这只是CSV文件中的一行。我使用的是第6栏中的文本,第7栏中的标签由|分隔

import codecs
import itertools
import time
import csv
import sys
import re

from sklearn.naive_bayes import MultinomialNB
from sklearn.preprocessing import MultiLabelBinarizer
import numpy as np
from nltk.stem.porter import PorterStemmer
from nltk.corpus import stopwords

__author__ = 'prateek.jain'

csv.field_size_limit(sys.maxsize)

sep = b","
quote_char = b'"'

stop = stopwords.words('english')
porter = PorterStemmer()

text_rows = []

text_labels = []

training_file_object = codecs.open('file_training_combined.csv','r', 'utf-8')
wr1 = csv.reader(training_file_object, dialect='excel', quotechar=quote_char, quoting=csv.QUOTE_ALL, delimiter=sep)

output_file = 'output.csv'
output_file_object = open(output_file, 'w')

for row in wr1:
    text_rows.append(row[6])
    labels = row[7].strip().split('|')
    empty_list = []
    for label in labels:
        if not ('http:' in label.lower() or 'www:' in label.lower()):
            empty_list.append(label)
    text_labels.append(empty_list)


def tokenizer(text):
    text = re.sub('<[^>]*>', '', text)
    emoticons = re.findall('(?::|;|=)(?:-)?(?:\)|\(|D|P)', text.lower())
    text = re.sub('[\W]+', ' ', text.lower()) + ' '.join(emoticons).replace('-', '')
    text = [w for w in text.split() if w not in stop]
    tokenized = [porter.stem(w) for w in text]
    return text


# dialect='excel'
def stream_docs(path):
    training_file_object = codecs.open(path, 'r', 'utf-8')
    wr1 = csv.reader(training_file_object, dialect='excel', quotechar=quote_char, quoting=csv.QUOTE_ALL, delimiter=sep)
    print(wr1.next())
    for row in wr1:
        text, label = row[6], row[7]
        labels = label.split('|')
        empty_list = []
        for label in labels:
            if not ('http:' in label.lower() or 'www:' in label.lower()):
                empty_list.append(label)
        yield text, empty_list


def get_minibatch(doc_stream, size):
    docs, y = [], []
    for _ in range(size):
        text, label = next(doc_stream)
        docs.append(text)
        y.append(label)
    return docs, y


from sklearn.feature_extraction.text import HashingVectorizer

vect = HashingVectorizer(decode_error='ignore',
                         n_features=2 ** 10,
                         preprocessor=None,
                         lowercase=True,
                         tokenizer=tokenizer,
                         non_negative=True, )


clf = MultinomialNB()
doc_stream = stream_docs(path='file_training_combined.csv')

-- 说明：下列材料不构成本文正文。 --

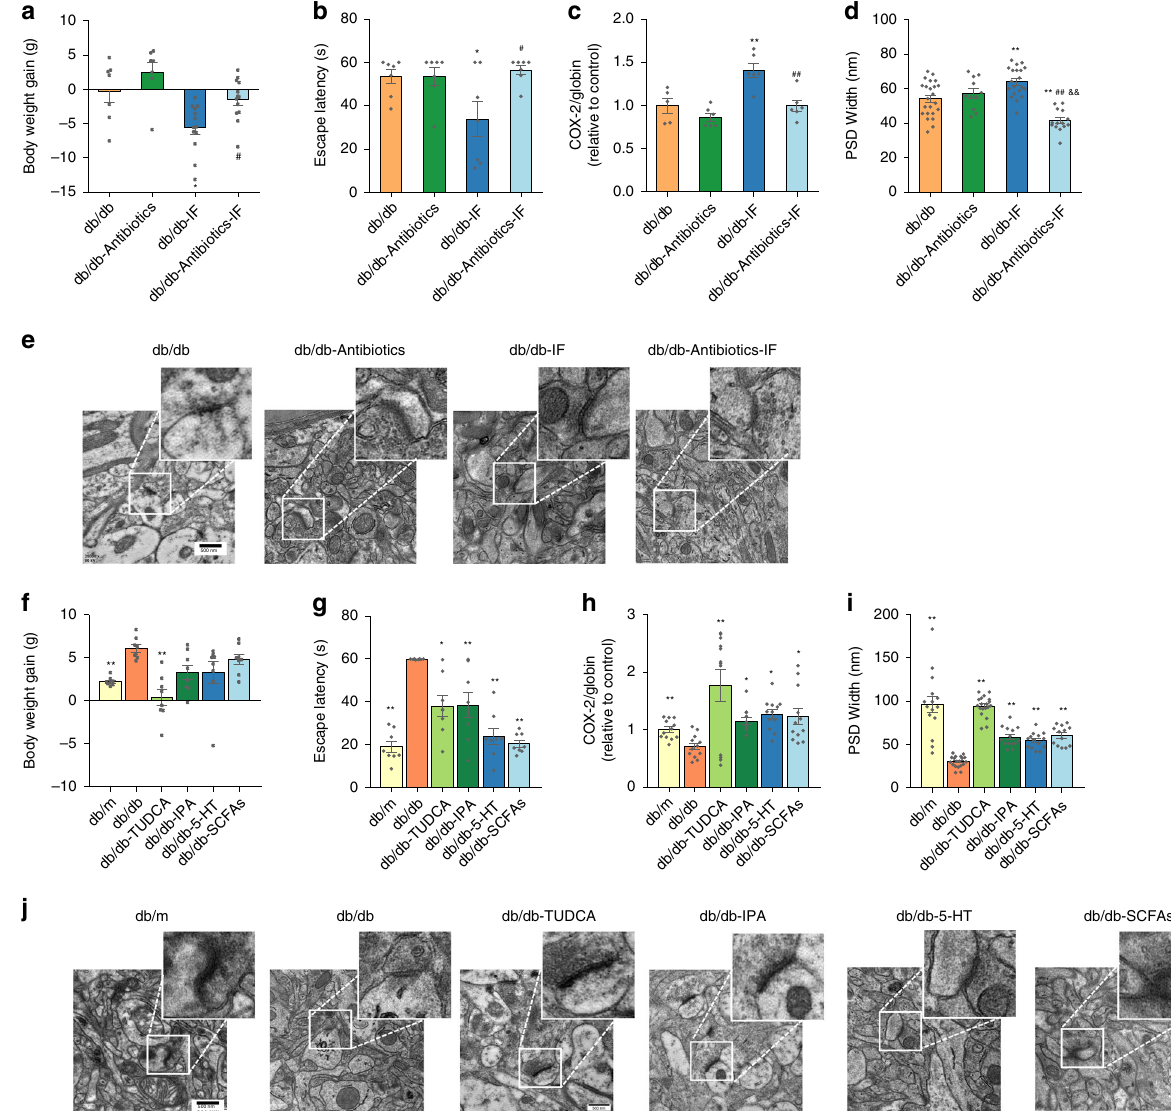
Fig. 6 The effects of antibiotics and microbial metabolites on the cognitive functions of IF-treated db/db mice. The mice were administrated with antibiotics in the drinking water starting 14 days before the 4-week IF regimen and throughout the experiment (the detailed antibiotics treatment is as described in “ Methods ” ). a Bodyweight gain (g) ( n = 7 mice and 13 mice in ad libitum feeding and IF regimen groups, respectively). b Escape latency (s) in place navigation test (the 5th day). c Mitochondrial DNA levels in brain tissue ( n = 7 mice per group); d width of PSD. e Representative images of ultrastructure of synapse ( n = 6 slices per group). Data presented as mean ± SEM. * p < 0.05, ** p < 0.01, compared with the db/db group, & p < 0.05, && p < 0.01, compared with the db/db- antibiotics group, # p < 0.05, ## p < 0.01 compared with the db/db-IF group. Signi fi cant differences between mean values were determined by two-way ANOVA (IF regimen and antibiotics treatment as two factors) with Tukey ’ s multiple comparisons test. The db/db mice were administrated with IPA, 5-HT, TUDCA, or SCFAs, i.e., acetate, butyrate, and propionate, individually ( n = 8 mice per group). f Bodyweight gain; g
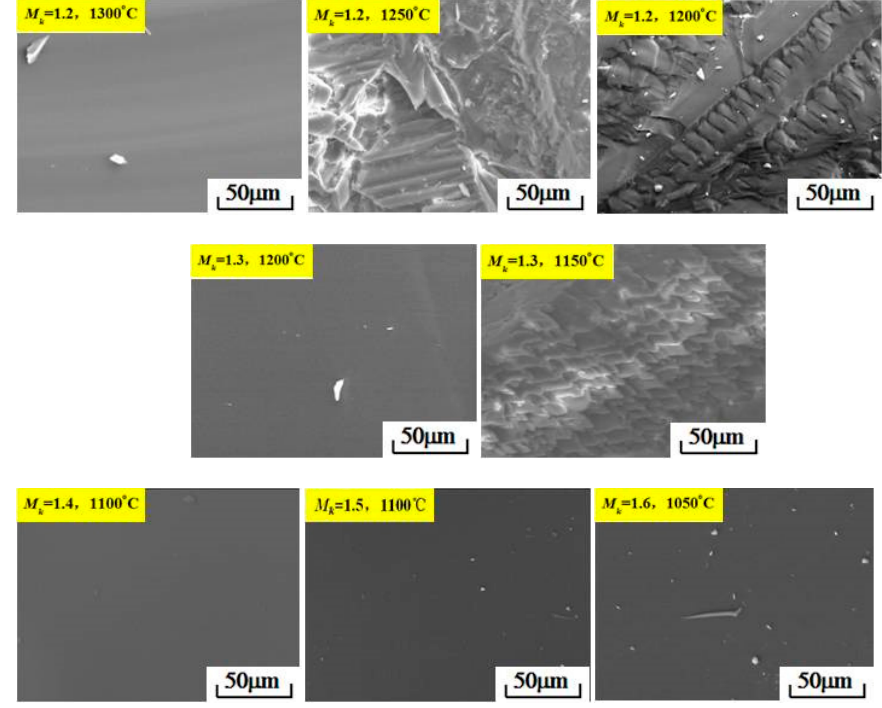
Figure 7. SEM images of the modified blast furnace slag with different M k values.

merged = list(itertools.chain(*text_labels))
my_set = set(merged)

class_label_list = list(my_set)
all_class_labels = np.array(class_label_list)
mlb = MultiLabelBinarizer(all_class_labels)

X_test_text, y_test = get_minibatch(doc_stream, 1000)

X_test = vect.transform(X_test_text)

classes = np.array([0, 1])
tick = time.time()
accuracy = 0
total_fit_time = 0
n_train_pos = 0
for _ in range(45):
    X_train, y_train = get_minibatch(doc_stream, size=1000)
    X_train_matrix = vect.fit_transform(X_train)
    y_train = mlb.fit_transform(y_train)
    print X_train_matrix.shape, ' ', y_train.shape
    clf.partial_fit(X_train_matrix.toarray(), y_train, classes=all_class_labels)
    total_fit_time += time.time() - tick
    n_train = X_train_matrix.shape[0]
    n_train_pos += sum(y_train)
    tick = time.time()

predicted = clf.predict(X_test)
all_labels = predicted


for item, labels in zip(X_train, all_labels):
    print '%s => %s' % (item, labels)
    output_file_object.write('%s => %s' % (item, labels) + '\n')

共1个答案

匿名用户

因为只有250mb,所以没有理由离开核心。或者您的内存是否少于250mb?要获得前k个预测,可以使用predict_proba或decision_函数来获得每个标签的可能性。